Angelika coughed and wiped her hands on the tails of her tunic. She launched herself upwards and stumbled behind the creature, gasping and wracked with pain. She felt herself blacking out again, then realised that she was still fighting the thing; it was as if she was propelled by instinct alone. It thrashed; she held onto it. She grabbed one of its horns with both hands and let her legs fly free, so that she became a dead weight. She heard a thud and was dimly aware that she’d hit the forest floor. Her eyes blinked. She’d pulled it down with her. She willed her reluctant hand to seize her boot-knife. Then she fell forward, and stabbed her weapon deep into the Chaos thing’s neck. Its body went slack; she stepped aside to let it fall prone. It had stopped moving, but she hacked its head off anyway, just to be safe, then pitched it far from the body.

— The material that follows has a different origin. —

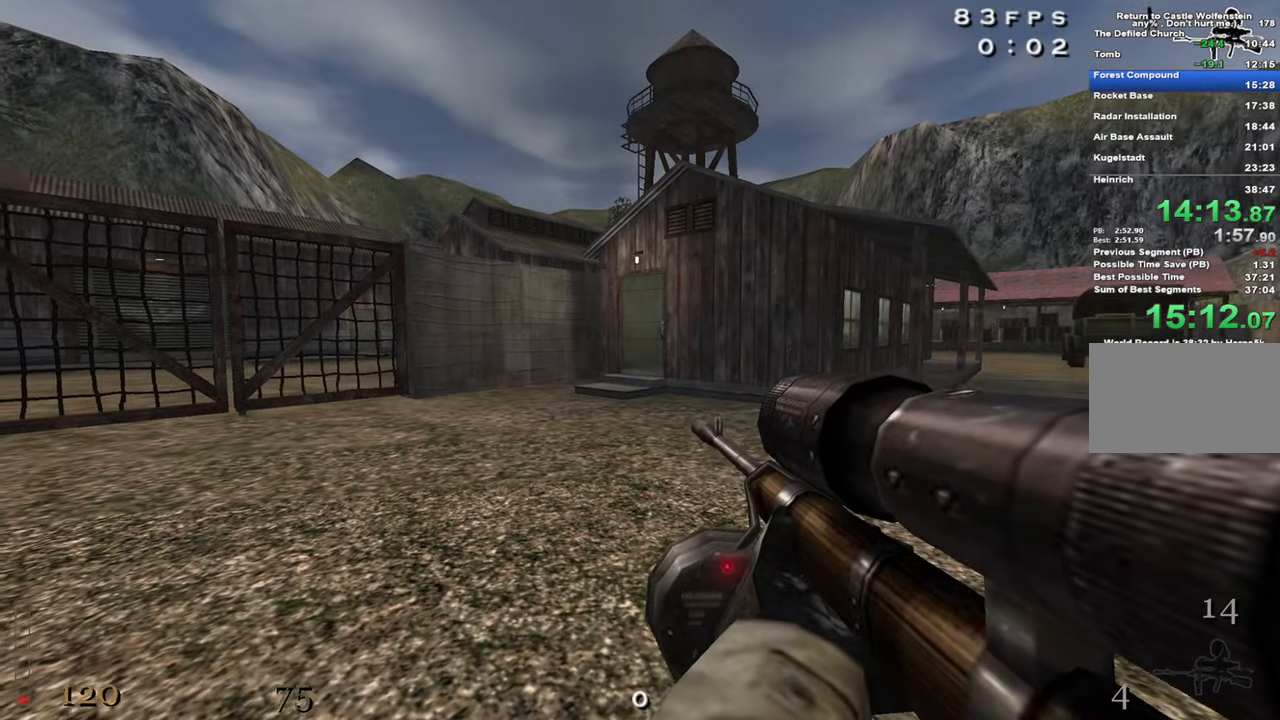
{"keys": ["shift", "w"], "mouse": [], "events": [[417, "shift", "down"]]}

She floundered off, away from Franziskus, to double over and retch. But even though she felt sick, nothing would come up. Finally, leaning against one another, they took fear-drunk steps to the stream, which proved easy to reach from this elevation. They splashed chill water on their faces and sat on the cold damp rock.
Franziskus was the first to find words. “We’ve got to leave here, at once.”
“We didn’t go through that, just to turn tail and slink off.”
“If Chaos is here, it is certain that Lukas has long since been devoured. We must also assume that there are more here, and that they’ll soon be upon us, to exact revenge for the one we’ve slain. We must go, at speed!”
“We need to check if the head it tossed at us matches what we know of Lukas. If so, we’ll go.”
“No, we must flee, regardless. These are not Averlandish soldiers, or halfling mercenaries. This is Chaos!”
“We killed that one, didn’t we? It didn’t seem to like your elven sword.”
“We’re lucky to be breathing!”
She ducked her head into the pool, then shook it, sending drops of water in all directions. “To save a noble’s son from Chaos creatures—can you imagine the reward for a deed like that?”
“Your brain is still addled, from the strangulation.” He cast a nervous glance at the woods.
“He might still be alive.”
/> Franziskus twisted around to face her. “By the gods, I think I understand. That rescue instinct of yours—it has come upon you again, hasn’t it?”
Her shoulders indignantly straightened. “Now that’s a load of rot!”
“Why else would you, of all people, be so intent on confronting Chaos? Suddenly, for no good reason, you intend to risk your skin for some fellow you don’t even know. As you did with me!”
“You’re the one who’s addled,” she said, marching toward the severed head. “Which side of my supposedly contradictory personality are you arguing with, anyway?”
“In this instance, not even the most stringent code of valour would command a pair of ill-armed persons with no experience in these dark affairs, to get themselves in a fight against Chaos.”
“I agree that proving one’s valour is foolish. Fortunately, that is not my aim.”
They stood at the foot of a trail that wound circuitously up to what looked like a cave, two-thirds of the way up one of the range’s lower peaks. For much of its length, the trail was a groove through the rock—currently dry, but cut by the rushing waters of a million spring melts. At other points, it became a ledge that wound precariously around the mountain. The higher it got, the more gaps appeared in it. A persistent, screaming wind dusted the path with snow from the surrounding summits.
“I did not mean to suggest that you were wrong,” Franziskus said. “I merely express regret that you are right.”
“You saw it, too,” Angelika said. “That spoor over there, it could only have been the steaming dung of a Chaos beast.”
“Indeed.”
“And if I were a Chaos beast, and wanted to keep a captive to torment, and eventually eat, that cave up there would be my lair.”
“Which of us do you seek to convince?”
“You can stay here, if you want.”
“This is still the very peak of folly,” Franziskus replied, “but I won’t wait down here while you get yourself killed or captured.”